Online assessment (HackerRank): 90 minutes, 2 problems. The first was medium difficulty: given a list of medication dose logs with timestamps, find patients whose intervals fell outside a specified range. Basically an interval/sliding window problem, not labeled as such. Python was fine. The second was graph-adjacent: find connected components in a drug interaction dependency graph. Also medium. Nothing Leetcode-hard, nothing trivial.

You get one shot. No retakes. Plan accordingly.

Live coding (technical phone screen, 45 min via Teams): I got a similar flavor: data processing with some business domain context layered on top. They gave a CSV-ish input and wanted me to parse it, identify anomalies, and output a clean result. I was in Python. They cared about: handling edge cases, code clarity, and asking clarifying questions before diving in. The interviewer explicitly said they'd rather see me ask questions than make assumptions.
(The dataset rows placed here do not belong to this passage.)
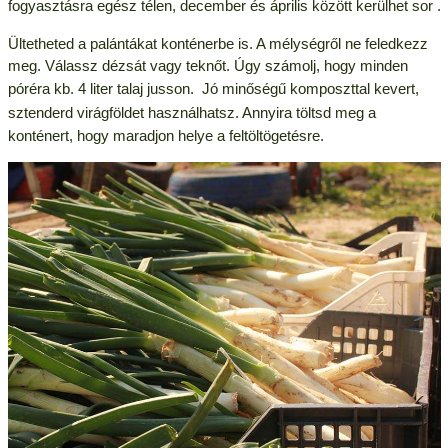
fogyasztásra egész télen, december és április között kerülhet
sor
.
Ültetheted a palántákat konténerbe is. A mélységről ne feledkezz
meg. Válassz dézsát vagy teknőt. Úgy számolj, hogy minden
póréra kb. 4 liter talaj jusson.
J
ó minőségű komposzttal kevert,
s
ztenderd virágföldet használhatsz. Annyira töltsd meg a
konténert, hogy maradjon helye a feltöltögetésre.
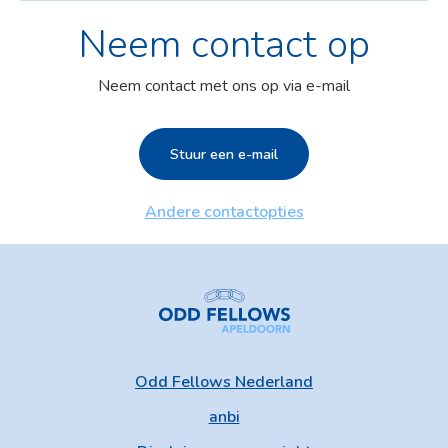
Neem contact op
Neem contact met ons op via e-mail
Stuur een e-mail
Andere contactopties
Odd Fellows Nederland
anbi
Onsite coding round: One more 45-minute coding problem. This one was more of a design + implementation hybrid. Design a simple scheduler that tracks tasks with priorities and dependencies, then implement the core logic. I used a heap and adjacency list. They let me think aloud and didn't interrupt a lot.

Total coding rounds: 3. None felt like memorization tests. The domain context (pharma, clinical data, scheduling) showed up in every problem, which was kind of refreshing actually. You don't need Leetcode hard if you have solid fundamentals and can think through a problem out loud.

One thing I noticed: they asked about testing at every round. Not "write a test" but "how would you verify this works". have an answer ready for that.

4 replies

bootcamp_bri

this is exactly what i needed. i've been grinding leetcode hard and wasn't sure if that was even the right prep for pharma companies. sounds like medium-level fundamentals plus domain context is the move.

newgrad_neil

what language options did the HackerRank have? and do they see your IDE or just the code you paste into HackerRank?

mobile_mara

HackerRank environment, so you're coding in their editor not your IDE. standard language list: python, java, js, c++. i used python. the editor is fine, just autocomplete is a little clunky.

quietquit_quincy

the testing question at every round is a great signal that they actually care about code quality. too many companies only care about getting to the answer and completely skip "how do you know it's right".